> EXERCISE REQUIREMENTS:
Each entry has to be given again in its exact wording, and no picture may appear in the result.

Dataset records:
'''

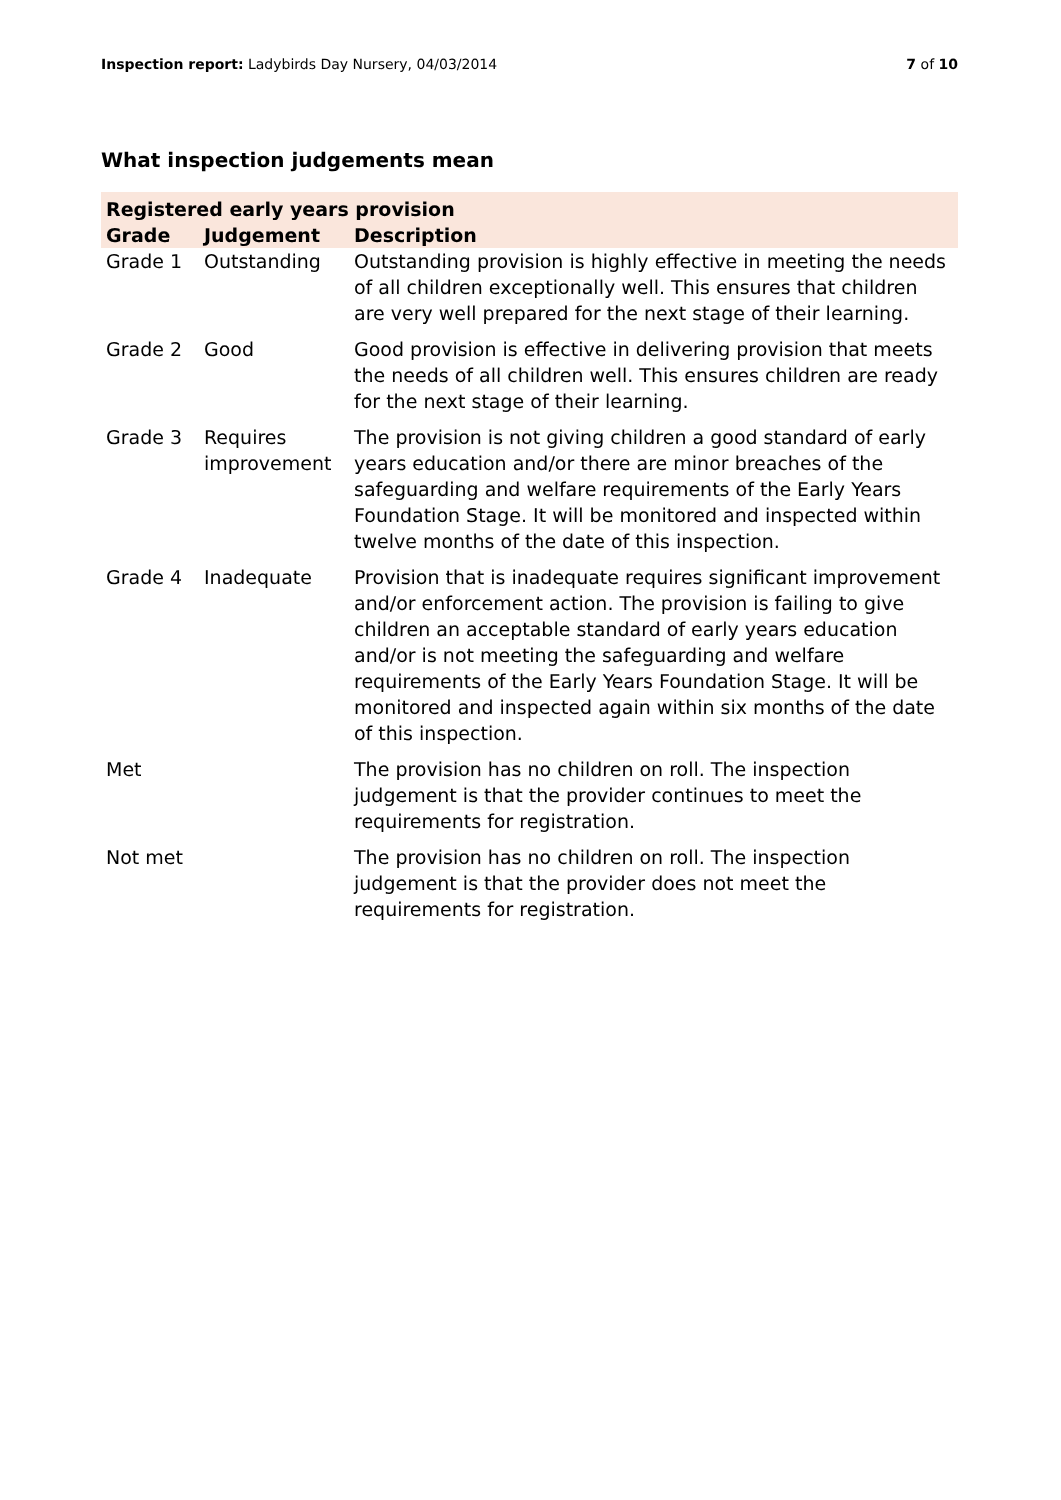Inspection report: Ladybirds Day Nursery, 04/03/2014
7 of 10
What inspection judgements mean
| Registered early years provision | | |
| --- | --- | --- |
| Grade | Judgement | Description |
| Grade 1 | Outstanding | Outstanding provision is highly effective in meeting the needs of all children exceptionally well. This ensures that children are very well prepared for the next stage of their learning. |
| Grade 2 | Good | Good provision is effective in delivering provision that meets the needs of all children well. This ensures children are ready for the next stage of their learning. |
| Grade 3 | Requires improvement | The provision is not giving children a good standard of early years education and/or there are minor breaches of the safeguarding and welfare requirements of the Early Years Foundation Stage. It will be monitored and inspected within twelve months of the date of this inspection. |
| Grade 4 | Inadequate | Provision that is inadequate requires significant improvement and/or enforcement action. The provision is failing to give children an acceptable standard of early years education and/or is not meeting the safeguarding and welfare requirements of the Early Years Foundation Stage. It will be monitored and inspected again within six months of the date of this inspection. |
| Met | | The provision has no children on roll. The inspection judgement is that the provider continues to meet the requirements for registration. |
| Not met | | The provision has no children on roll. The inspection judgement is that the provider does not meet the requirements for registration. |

'''

> WRITTEN ANSWER:
Inspection report: Ladybirds Day Nursery, 04/03/2014
7 of 10
What inspection judgements mean
| Registered early years provision | | |
| --- | --- | --- |
| Grade | Judgement | Description |
| Grade 1 | Outstanding | Outstanding provision is highly effective in meeting the needs of all children exceptionally well. This ensures that children are very well prepared for the next stage of their learning. |
| Grade 2 | Good | Good provision is effective in delivering provision that meets the needs of all children well. This ensures children are ready for the next stage of their learning. |
| Grade 3 | Requires improvement | The provision is not giving children a good standard of early years education and/or there are minor breaches of the safeguarding and welfare requirements of the Early Years Foundation Stage. It will be monitored and inspected within twelve months of the date of this inspection. |
| Grade 4 | Inadequate | Provision that is inadequate requires significant improvement and/or enforcement action. The provision is failing to give children an acceptable standard of early years education and/or is not meeting the safeguarding and welfare requirements of the Early Years Foundation Stage. It will be monitored and inspected again within six months of the date of this inspection. |
| Met | | The provision has no children on roll. The inspection judgement is that the provider continues to meet the requirements for registration. |
| Not met | | The provision has no children on roll. The inspection judgement is that the provider does not meet the requirements for registration. |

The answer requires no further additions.